3 Must Have Capabilities for the Modern Contact Center

3 Must Have Capabilities for the Modern Contact Center

We might be facing one of the most dramatic periods of call center transformation in history — COVID-19 dramatically accelerated digitalization, consumers now expect more automation and self-service, and The Great Resignation is affecting every contact center. With that in mind, modern contact centers are looking to adapt. To stay relevant and competitive in today’s modern digital landscape, these 3 capabilities are a must-have (or must-quickly-acquire) for any contact center today.

“To stay relevant and competitive in today’s modern digital landscape, these 3 capabilities are a must-have (or must-quickly-acquire) for any contact center today.”

1. Seamless Omnichannel Capabilities

Possibly the most important step to modern contact center competitiveness, omnichannel (and multichannel) capabilities represent the groundwork for almost all modern call center functions. Multichannel contact centers are equipped to handle interactions on two or more communication channels — phone, live chat, social media, email, etc. Having multiple channels available is the bare minimum in today’s marketplace.

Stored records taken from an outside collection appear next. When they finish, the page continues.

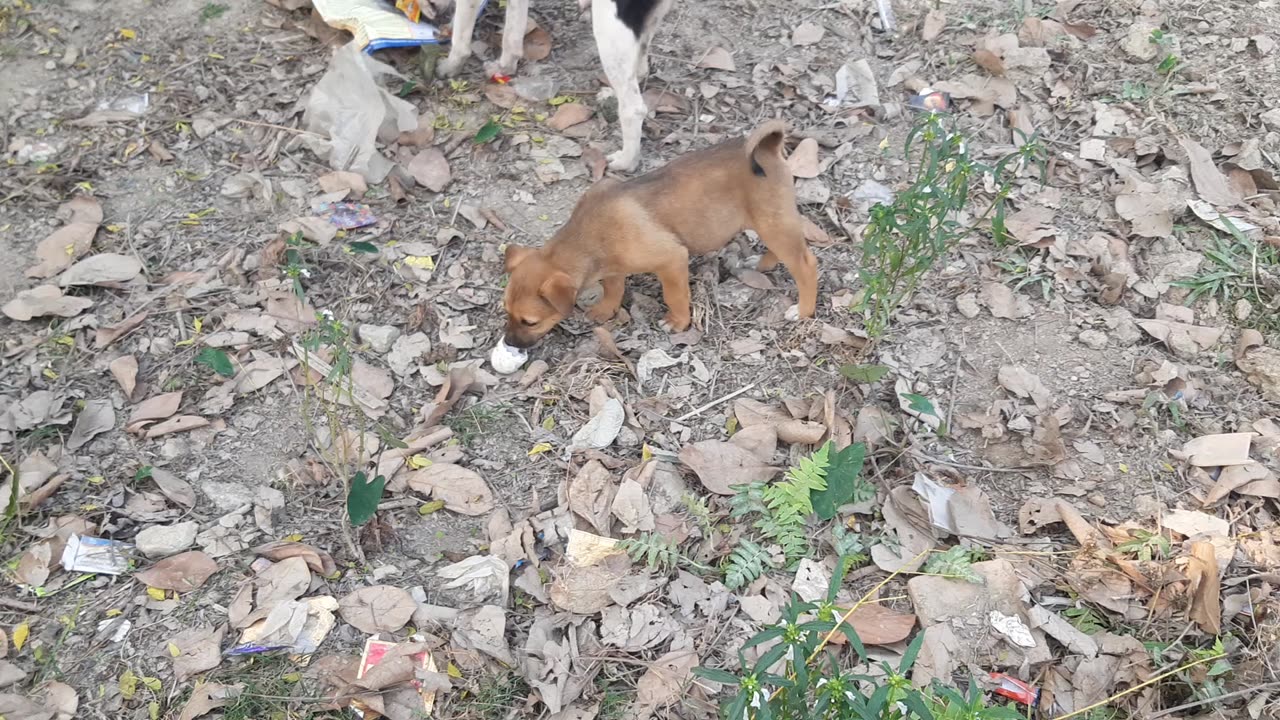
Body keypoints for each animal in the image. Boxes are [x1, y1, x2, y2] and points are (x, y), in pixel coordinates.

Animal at [440, 0, 675, 170]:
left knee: (633, 108)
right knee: (640, 62)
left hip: (610, 27)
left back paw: (627, 161)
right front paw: (505, 66)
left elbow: (461, 35)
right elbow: (513, 32)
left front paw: (450, 65)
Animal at [501, 120, 819, 348]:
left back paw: (803, 310)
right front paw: (605, 310)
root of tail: (767, 148)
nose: (509, 343)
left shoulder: (672, 259)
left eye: (530, 322)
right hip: (769, 222)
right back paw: (762, 265)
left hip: (773, 222)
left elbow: (674, 295)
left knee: (806, 264)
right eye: (506, 311)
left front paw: (677, 322)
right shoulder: (614, 267)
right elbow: (613, 289)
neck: (589, 235)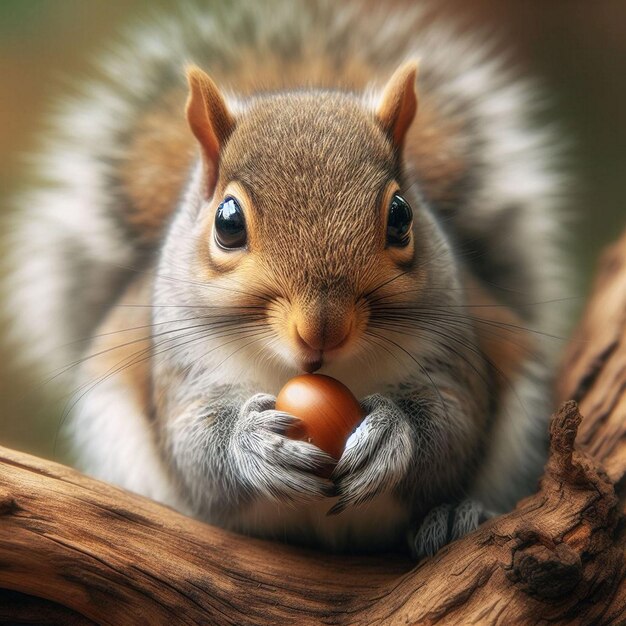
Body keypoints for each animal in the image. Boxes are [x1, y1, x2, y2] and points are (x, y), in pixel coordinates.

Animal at [3, 0, 564, 556]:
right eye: (227, 222)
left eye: (401, 217)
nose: (322, 331)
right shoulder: (184, 371)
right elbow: (194, 447)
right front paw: (252, 444)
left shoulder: (452, 356)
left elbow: (454, 423)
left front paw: (390, 432)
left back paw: (452, 518)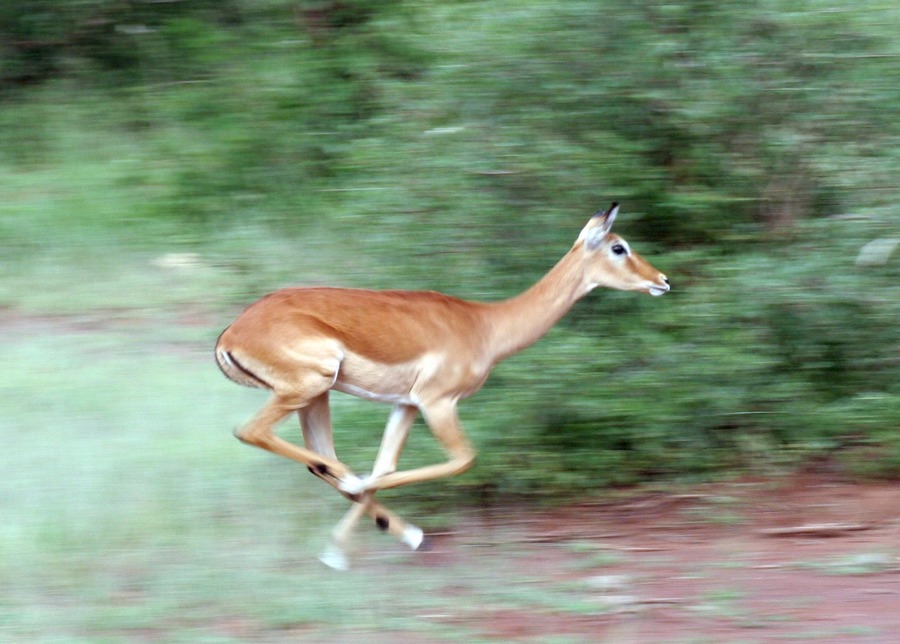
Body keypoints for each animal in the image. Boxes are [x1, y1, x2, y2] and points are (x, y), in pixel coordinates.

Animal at [216, 203, 670, 569]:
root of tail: (232, 334)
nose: (662, 280)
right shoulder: (438, 402)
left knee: (319, 459)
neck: (485, 326)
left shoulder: (406, 404)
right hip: (308, 387)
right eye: (618, 247)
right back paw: (353, 489)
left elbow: (385, 465)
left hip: (317, 398)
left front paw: (372, 544)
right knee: (253, 432)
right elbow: (462, 459)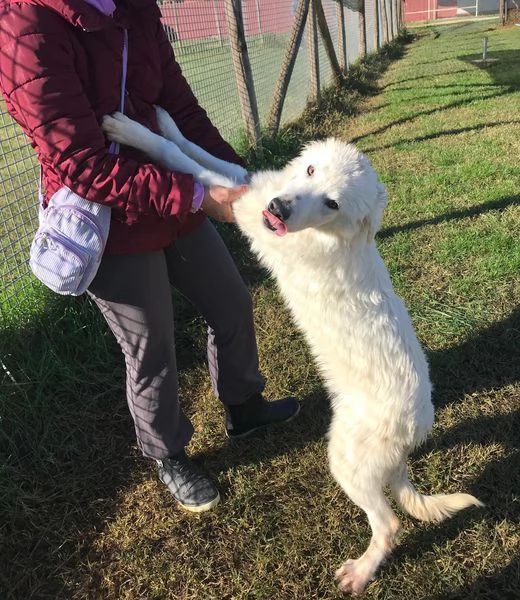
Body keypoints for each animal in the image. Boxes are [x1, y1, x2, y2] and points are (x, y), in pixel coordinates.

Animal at [101, 108, 484, 596]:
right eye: (310, 170)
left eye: (333, 204)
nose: (279, 210)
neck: (330, 235)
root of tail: (415, 428)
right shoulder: (251, 186)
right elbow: (204, 154)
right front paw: (166, 123)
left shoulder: (243, 209)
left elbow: (186, 165)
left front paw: (132, 133)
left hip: (346, 461)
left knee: (390, 525)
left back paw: (360, 571)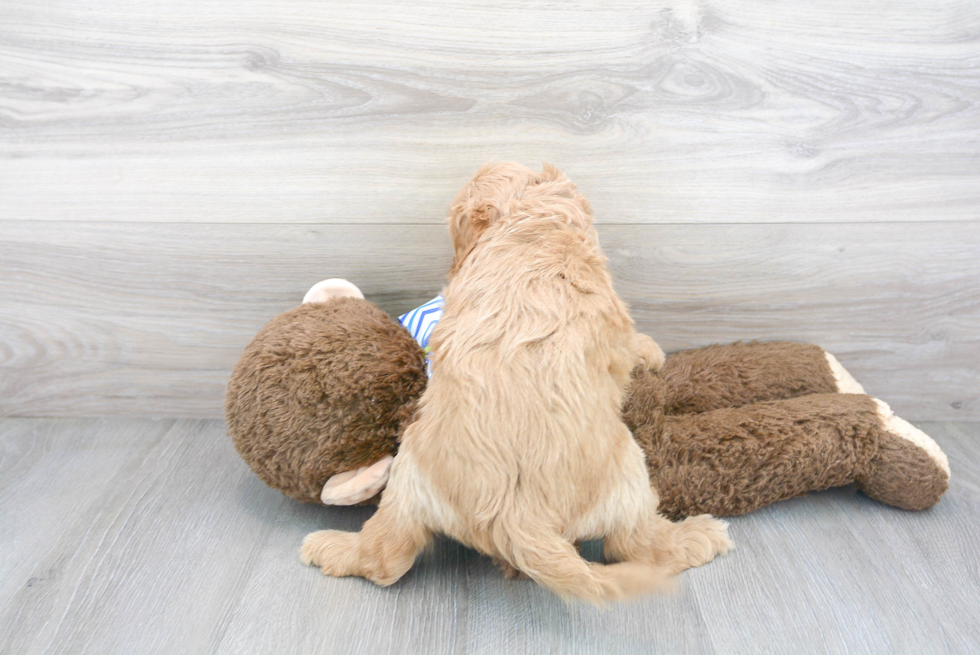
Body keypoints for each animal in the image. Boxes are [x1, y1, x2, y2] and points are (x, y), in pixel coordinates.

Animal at [302, 161, 732, 604]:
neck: (531, 223)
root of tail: (519, 519)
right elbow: (631, 346)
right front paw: (651, 349)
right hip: (630, 473)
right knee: (638, 545)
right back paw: (699, 536)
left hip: (408, 473)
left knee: (386, 557)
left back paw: (329, 548)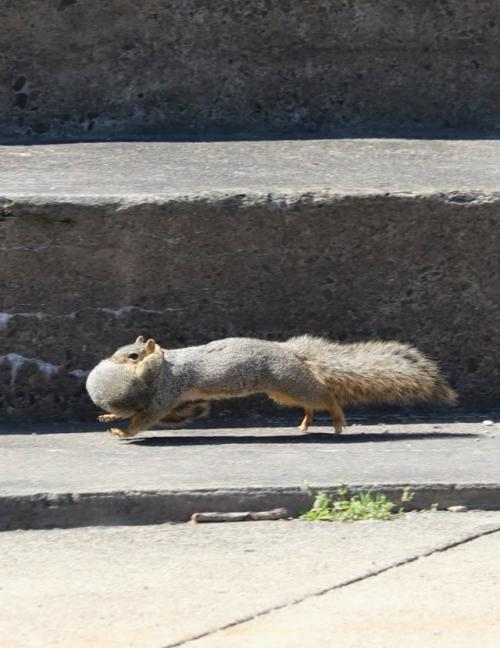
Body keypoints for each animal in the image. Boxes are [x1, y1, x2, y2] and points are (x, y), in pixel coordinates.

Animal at [86, 334, 457, 439]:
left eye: (133, 355)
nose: (108, 360)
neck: (165, 368)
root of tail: (291, 352)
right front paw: (109, 418)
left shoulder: (168, 389)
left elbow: (147, 416)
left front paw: (122, 431)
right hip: (282, 391)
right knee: (312, 401)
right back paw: (306, 421)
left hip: (288, 382)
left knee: (325, 395)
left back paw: (336, 419)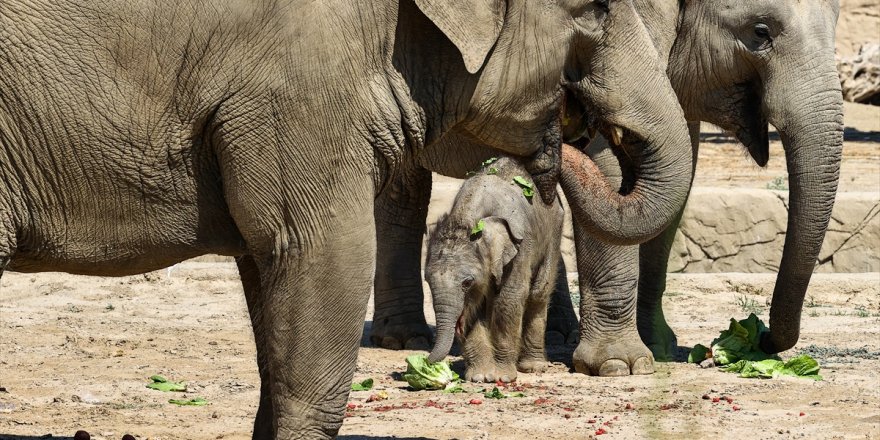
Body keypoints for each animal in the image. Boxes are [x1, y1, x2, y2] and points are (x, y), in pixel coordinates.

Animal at [426, 157, 564, 382]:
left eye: (467, 282)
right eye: (428, 281)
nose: (425, 360)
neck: (470, 218)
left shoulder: (521, 245)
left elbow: (508, 299)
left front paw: (502, 377)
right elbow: (474, 310)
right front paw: (480, 377)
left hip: (554, 231)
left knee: (538, 293)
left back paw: (532, 367)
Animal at [572, 0, 844, 376]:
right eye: (760, 32)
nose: (764, 337)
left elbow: (680, 168)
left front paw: (660, 348)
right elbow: (606, 164)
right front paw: (619, 365)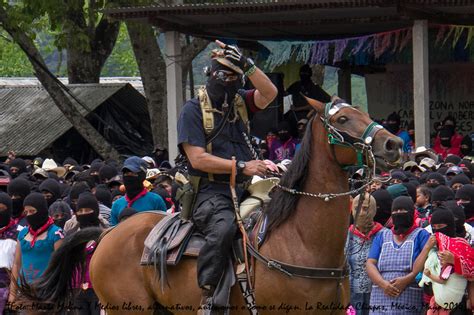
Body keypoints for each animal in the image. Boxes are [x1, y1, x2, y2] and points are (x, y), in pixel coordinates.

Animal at [20, 97, 402, 314]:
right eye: (342, 120)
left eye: (362, 111)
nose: (394, 144)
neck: (302, 240)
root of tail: (108, 233)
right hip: (126, 309)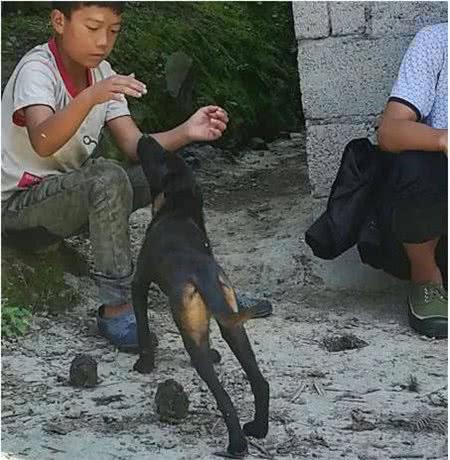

The goal of every contact center should be seamlessomnichannel interactions— leveraging customer interaction knowledge to optimize the customer experience based on different devices customers use to interact (delivering the best mobile phone experience, landline experience, web experience etc. on the fly). On top of delivering optimized experiences based on the communication device, truly omnichannel contact centers can seamlessly pass customers between channels. That means that the look and feel between a company’s website, live chat, mobile app, and other channels all resonate together, and customer data can be passed from one to another without customer effort required. Seamless omnichannel does away with any need to repeat information. For example, anything submitted by a customer to a chat bot is passed to an agent if they switch to a live call.

2. Integrated Self-Service Automation

Automation has been emerging in the contact center industry for years, but the pandemic drastically accelerated its development and deployment. Anyone who has used a chatbot in the past has noticed the automation was a bit lackluster. Self-service solutions have been very tightly scripted in the past and have led to underperforming customer satisfaction. One typo, unexpected phrase, or even multiple requests sent at once can drive old automation off the rails and require live agent involvement — not the end-to-end self-service solution we were all looking for.

“Instead of trying to replicate and replace every live CSR interaction, today’s automated services look to solve only the call types and use cases that are primed for complete automation.”

Today’s self-service solutionstake a different approach.Instead of trying to replicate and replace every live CSR interaction, today’s automated services look to solve only the call types and use cases that are primed for complete automation. No more partial self-service requiring a customer to start with a bot and end up talking to an agent. For call types like Order Status, Claims Submission, Patient Intake, FAQs, and other routine interactions today’s self-service puts the power completely in the hands of the customer. With open API connections integrated directly to backend systems and robust self-service handling these automation-ready use cases, today’s contact centers can rely on automation to cover specific call types while CSRs use their expertise and human empathy to handle the complex interactions that have notoriously tripped up bots in the past.

3. Agent Support Systems

TheGreat Resignationis impacting every industry today, especially contact centers. To keep trained agents in house, reduce the need for new hires, and reduce pressure during seasonal hiring spikes, modern call centers are leveraging tech to support agents as well as callers. A lot of customer service automation can be initiated by callers, but some tools are designed for agents. An easily accessible, rapidly deployable knowledge management system for example is a requirement for any call center organization today. High accuracy, low time to resolution, and increased employee satisfaction require adequately equipping CSRs to handle any questions and situations they might encounter. A Knowledge Management (KM) solution essentially operates as an information repository agents can rely on as a source of truth for any information they need.

Other tools likeagent-led automationgive agents the ability to shift callers to automation for parts of a call to reduce the need for agents to handle tedious, repetitive tasks like form fills and allow them to focus on more engaging, complex calls where their empathy and expertise can bring real value. Beyond simple scripts, KM tools and agent-led automation support videos, multiple responses to questions, easy searches, and HTML/CSS and javascript additions for maximum tweaking from the expert teams crafting your repositories. These tools operate from the cloud making any updates instantly available to your agents and gives confidence to employees that the information they’re accessing is up to date all the time.

Keeping up with rapidly shifting customer expectations and the ever changing contact center marketplace can be difficult, but today’s modern call centers start with these three critical capabilities. All modern contact centers have common ground: ensure seamless omnichannel communications pass customers and information to the channel that’s best suited for that specific interaction, deeply integrated self-service solutions allow for end-to-end automation where possible, and cloud-based knowledge management solutions ensure agents are ready and prepared with the latest information if customers do end up needing to interact with a live agent. By hitting these three checkpoints, today’s call centers will enter the new, modern, marketplace on the right foot.